Riding the age wave
Ryan Summerlin April 29, 2012
This is the first part of a three-part series on aging in the high country and the opportunities and challenges that come with it.
EAGLE COUNTY, Colorado – Baby boomers have moved through America’s economy and culture like a pig through a python – and now they’re retiring.
“Baby boomers have changed everything. They changed elementary school, junior high and high school, and they’ll change retirement,” said Elizabeth Garner, Colorado’s state demographer. “It will impact us across our society – the labor force, health care, almost everything we touch.”
Colorado is aging, especially in mountain-resort communities. The state will see a more normal age distribution than the mountain communities are accustomed to.
“We’re becoming more normal. Our economy is becoming more like the rest of the U.S.,” Garner said.
“It’s not good; it’s not bad. It’s just different,” Garner said. “If we don’t plan for it, it could be bad.”
For the near future, the number of people between ages 60 and 70 will increase, at least partially from second-home owners retiring and making this their primary residence, Garner said.
Will they stay?
“Who knows what’s really going to happen,” Garner said.
We do know a few things, Garner said.
As we age, we pour less money into local and regional tax coffers. We’ll work less, earn less, spend less and pay less in taxes.

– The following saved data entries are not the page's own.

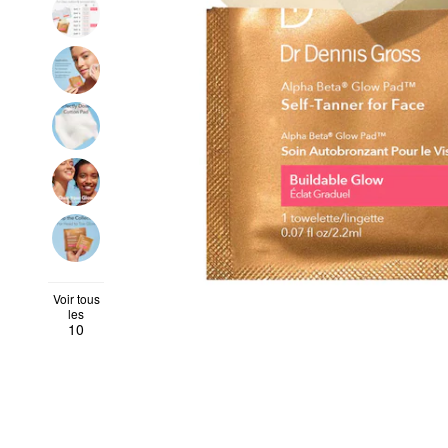
Voir tous
les
10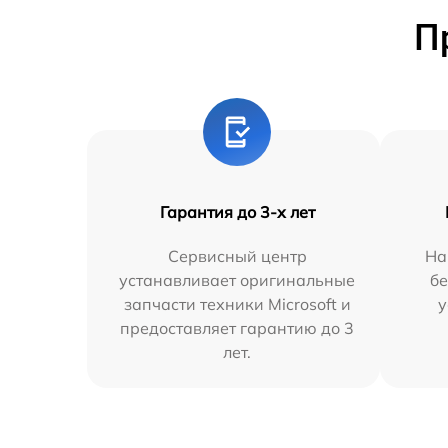
П
Гарантия до 3-х лет
Сервисный центр
На
устанавливает оригинальные
бе
запчасти техники Microsoft и
у
предоставляет гарантию до 3
лет.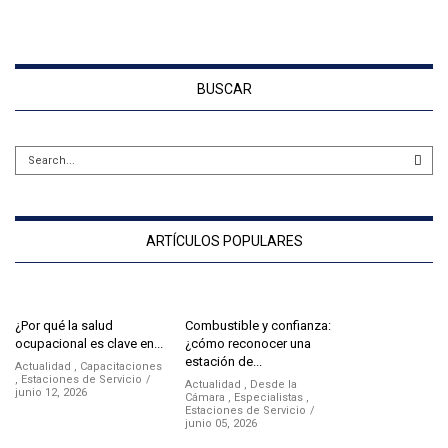
BUSCAR
ARTÍCULOS POPULARES
¿Por qué la salud
Combustible y confianza:
ocupacional es clave en...
¿cómo reconocer una
estación de...
Actualidad
,
Capacitaciones
,
Estaciones de Servicio
Actualidad
,
Desde la
junio 12, 2026
Cámara
,
Especialistas
,
Estaciones de Servicio
junio 05, 2026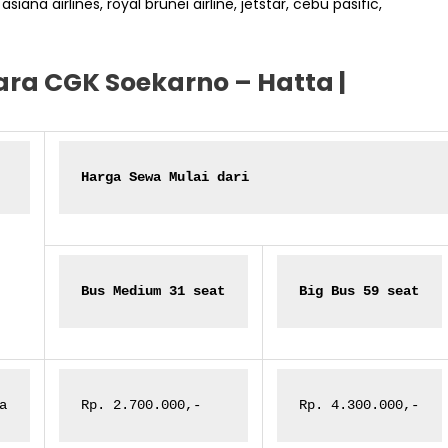
asiana airlines, royal brunei airline, jetstar, cebu pasific,
ra CGK Soekarno – Hatta |
Harga Sewa Mulai dari
Bus Medium 31 seat
Big Bus 59 seat
a
Rp. 2.700.000,-
Rp. 4.300.000,-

Retirees don’t spend as much because they don’t earn as much or need as much stuff. Those decreased expenditures mean decreased sales tax revenues for local regional and state governments, Garner said.
“It’s a numbers issue because we’ve never had a lot of people here in that age category,” Garner said.

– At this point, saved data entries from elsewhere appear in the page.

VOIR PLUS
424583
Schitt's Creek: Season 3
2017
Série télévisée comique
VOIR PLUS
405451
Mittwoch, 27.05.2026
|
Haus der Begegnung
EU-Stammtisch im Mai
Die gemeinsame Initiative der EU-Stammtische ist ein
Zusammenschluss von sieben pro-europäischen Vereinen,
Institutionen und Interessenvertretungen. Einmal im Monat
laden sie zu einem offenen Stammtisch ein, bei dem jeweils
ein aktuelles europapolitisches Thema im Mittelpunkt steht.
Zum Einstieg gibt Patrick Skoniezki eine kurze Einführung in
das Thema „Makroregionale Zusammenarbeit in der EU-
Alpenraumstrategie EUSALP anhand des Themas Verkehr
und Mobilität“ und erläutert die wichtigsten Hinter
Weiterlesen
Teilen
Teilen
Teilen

Boomers will age out of the labor force, and that will create downward pressure on output and economic growth, said Rachel Lunney, research project manager with the Northwest Colorado Council of Governments.
“Right now, resort communities have a greater-than-average number of working-age people. That will decline quickly, and it will reverse,” Lunney said.
Tracking the economy is a little like driving backward. You can clearly see where you’ve been. Where you’re headed is tougher to tell, Garner said.
In the coming years, the 65-plus age group will grow fastest in Colorado and the nation. Members of this group will buy fewer big-ticket items such as second homes, Garner said.
Eagle County was one of Colorado’s five fastest-growing counties between 2000 and 2010, growing by 25 percent to 52,197.
Eagle County saw a large in-migration of people during the 1990s, Garner said. Those people tended to be younger, between 20 and 40 years old, and they started families, Garner said.
Those families are now growing and aging.